──────── DATA EXCERPTS

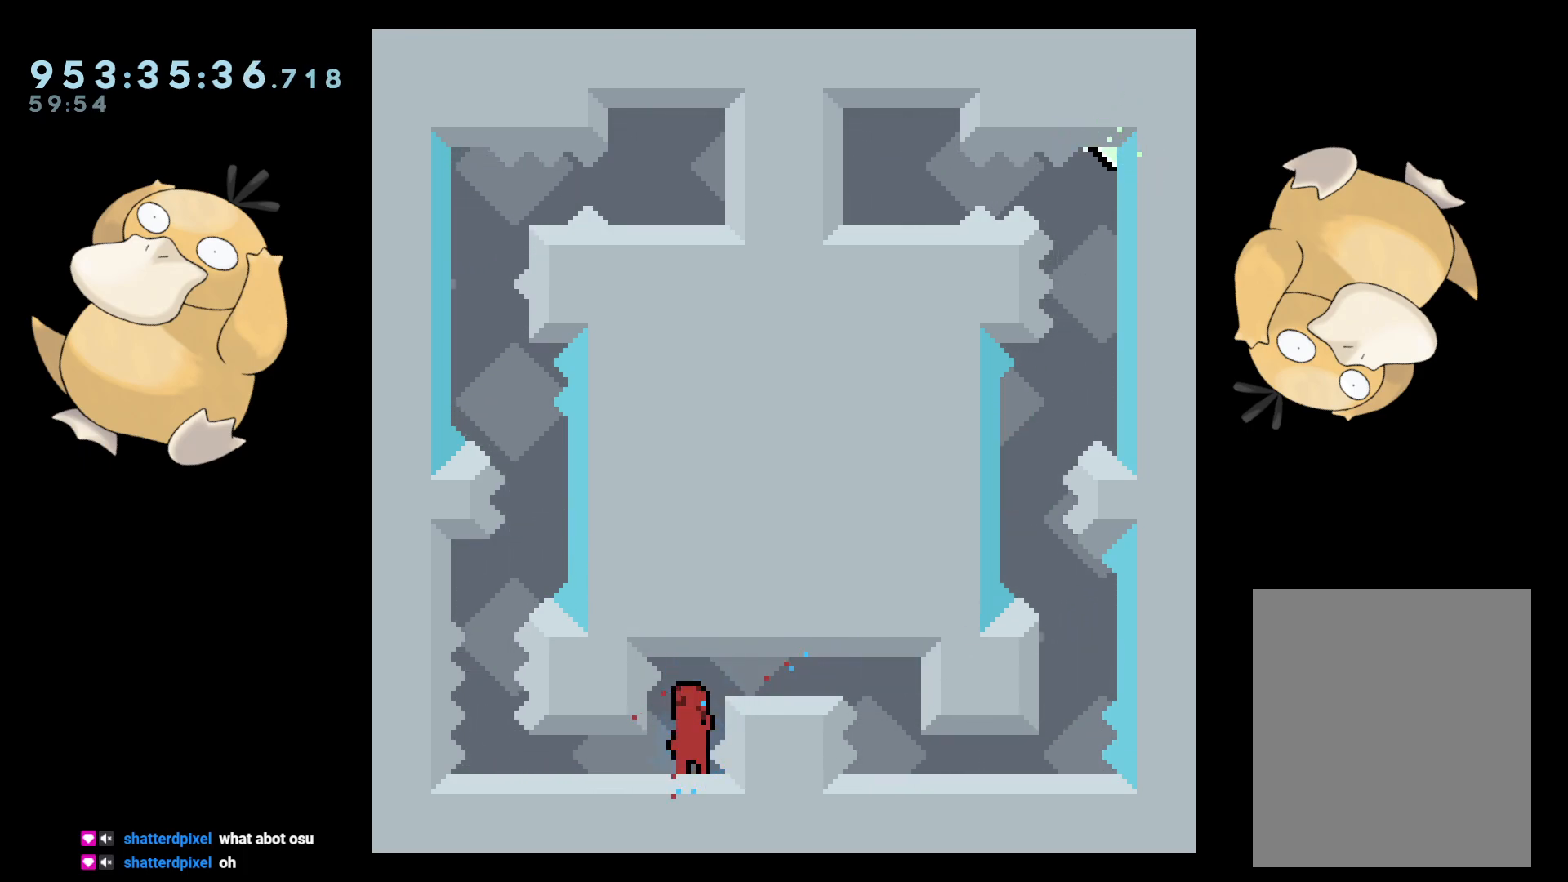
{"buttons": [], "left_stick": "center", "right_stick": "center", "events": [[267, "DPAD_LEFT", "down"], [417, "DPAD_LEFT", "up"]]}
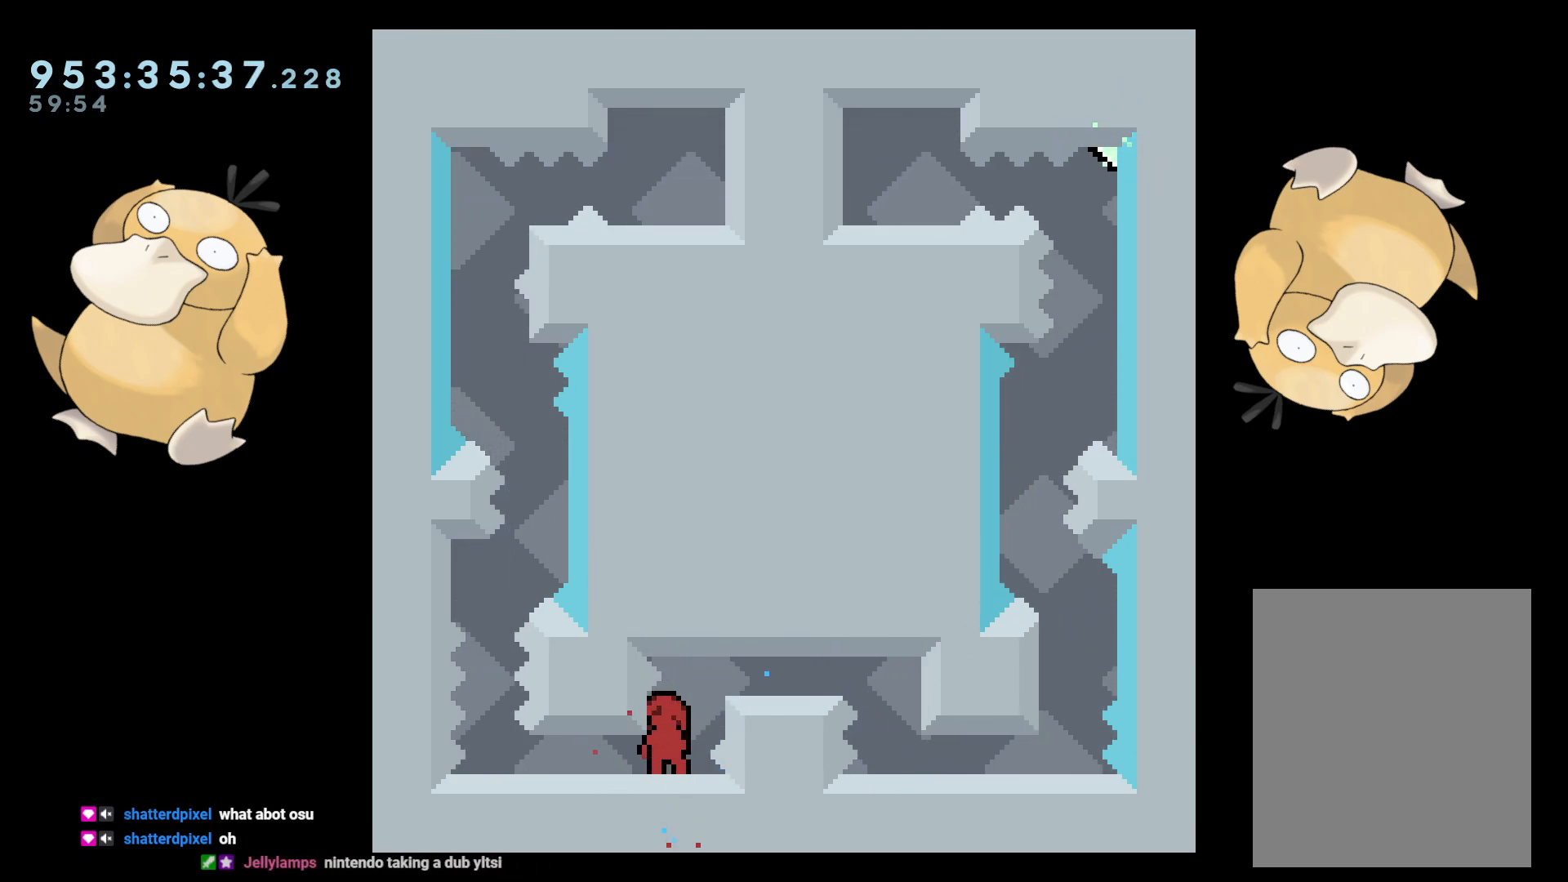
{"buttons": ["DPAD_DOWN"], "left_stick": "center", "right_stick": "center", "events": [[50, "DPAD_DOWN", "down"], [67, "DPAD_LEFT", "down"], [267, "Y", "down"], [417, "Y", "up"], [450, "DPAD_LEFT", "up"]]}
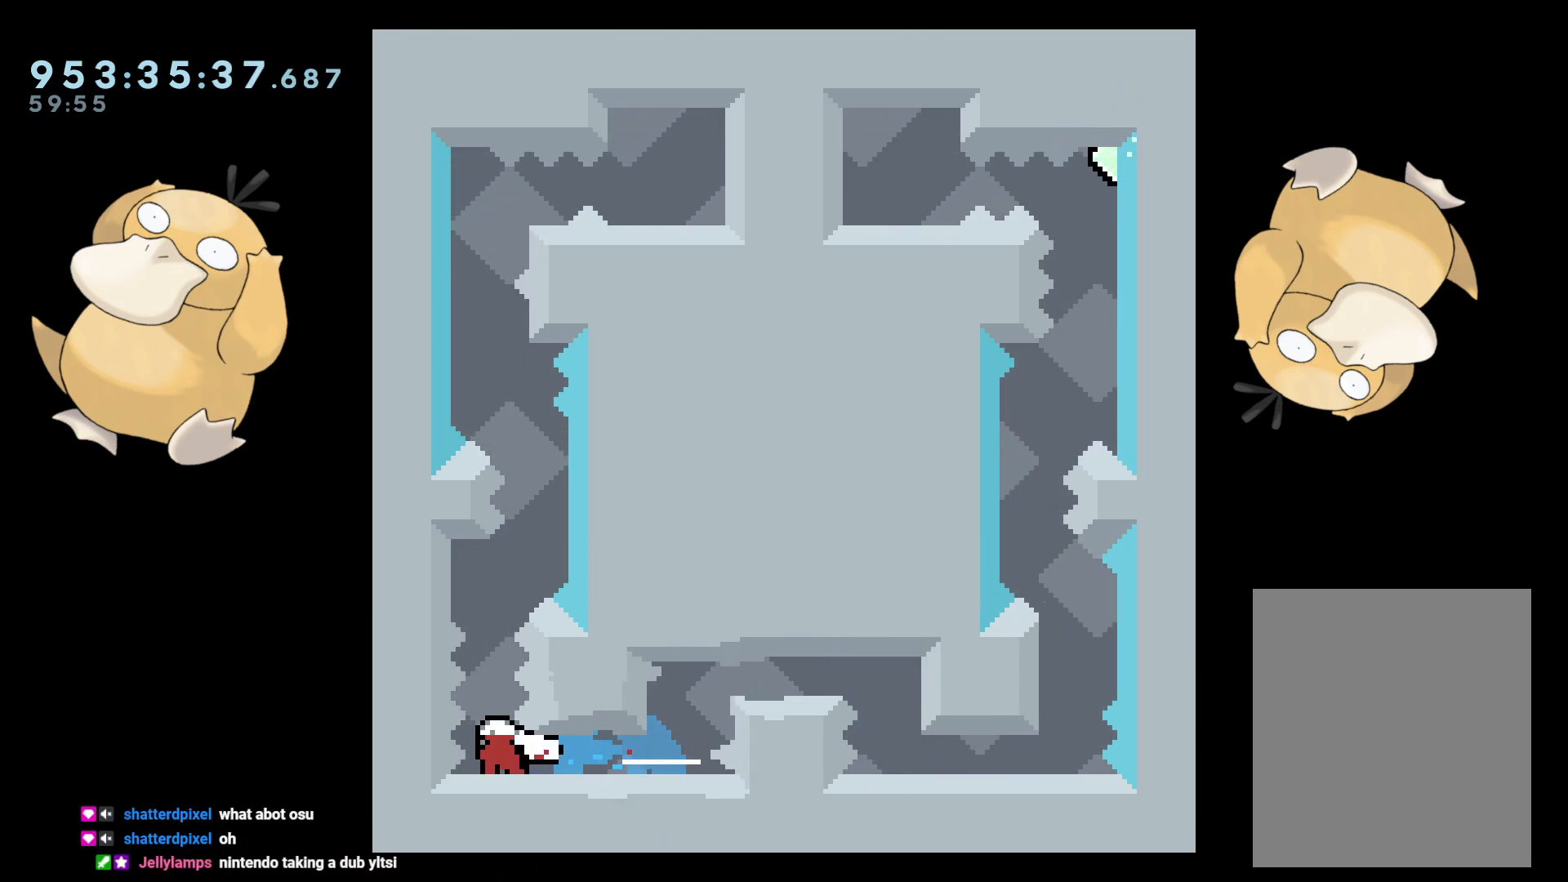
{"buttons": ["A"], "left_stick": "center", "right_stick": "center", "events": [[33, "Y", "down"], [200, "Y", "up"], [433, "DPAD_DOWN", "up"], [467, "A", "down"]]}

────────────────
──────── DATA EXCERPTS

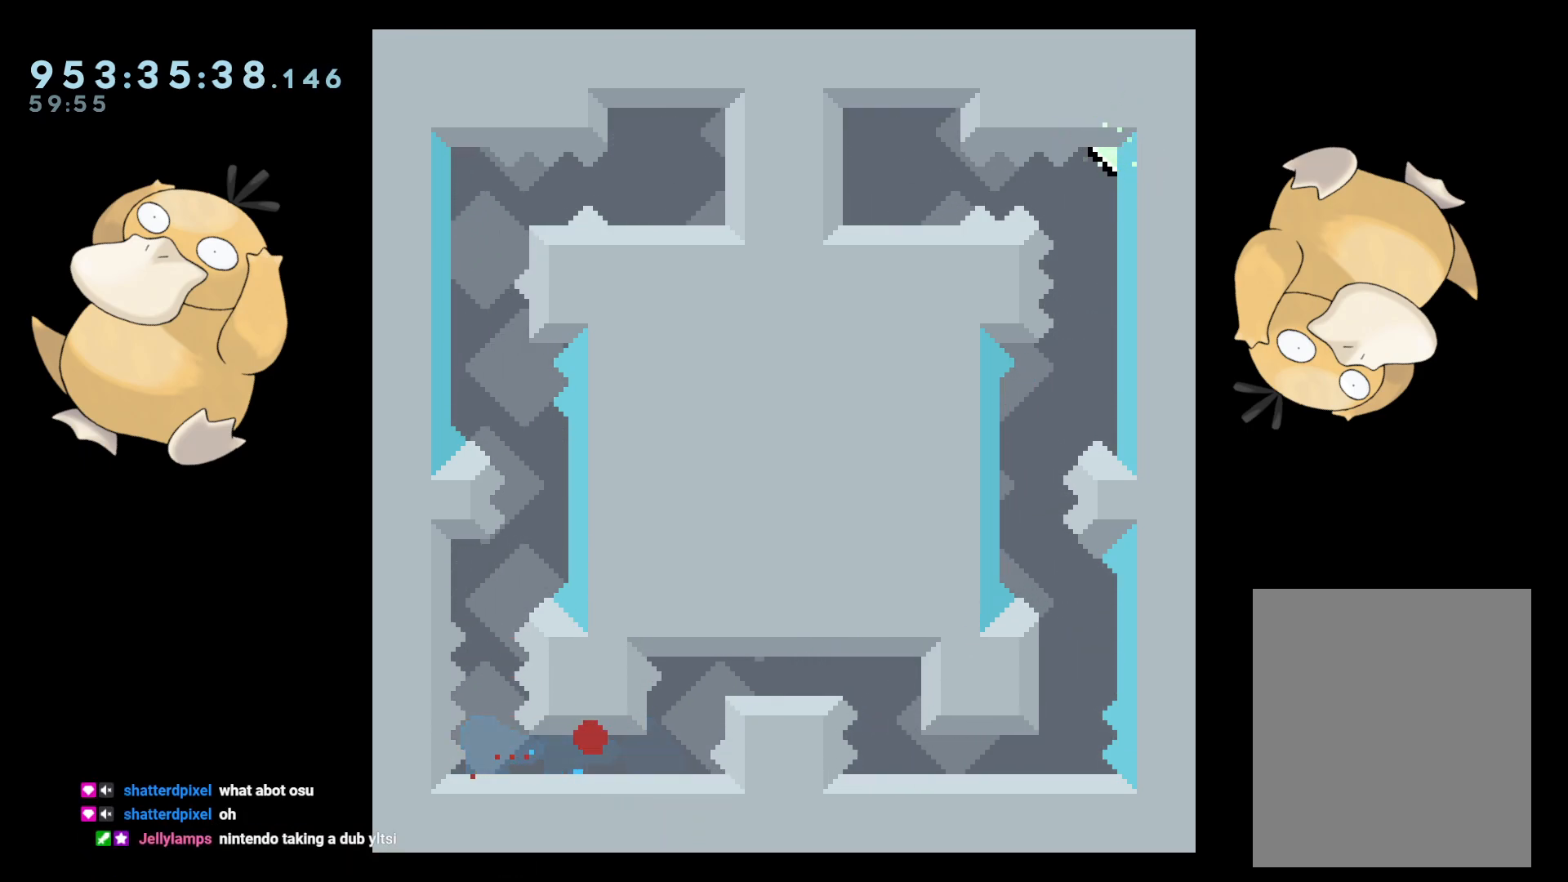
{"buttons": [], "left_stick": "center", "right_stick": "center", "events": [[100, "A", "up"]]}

────────────────

_EXERCISE PROMPT_
Reproduce every line above containing "down".

_ANSWER TO THE EXERCISE_
{"buttons": [], "left_stick": "center", "right_stick": "center", "events": [[267, "DPAD_LEFT", "down"], [417, "DPAD_LEFT", "up"]]}
{"buttons": ["DPAD_DOWN"], "left_stick": "center", "right_stick": "center", "events": [[50, "DPAD_DOWN", "down"], [67, "DPAD_LEFT", "down"], [267, "Y", "down"], [417, "Y", "up"], [450, "DPAD_LEFT", "up"]]}
{"buttons": ["A"], "left_stick": "center", "right_stick": "center", "events": [[33, "Y", "down"], [200, "Y", "up"], [433, "DPAD_DOWN", "up"], [467, "A", "down"]]}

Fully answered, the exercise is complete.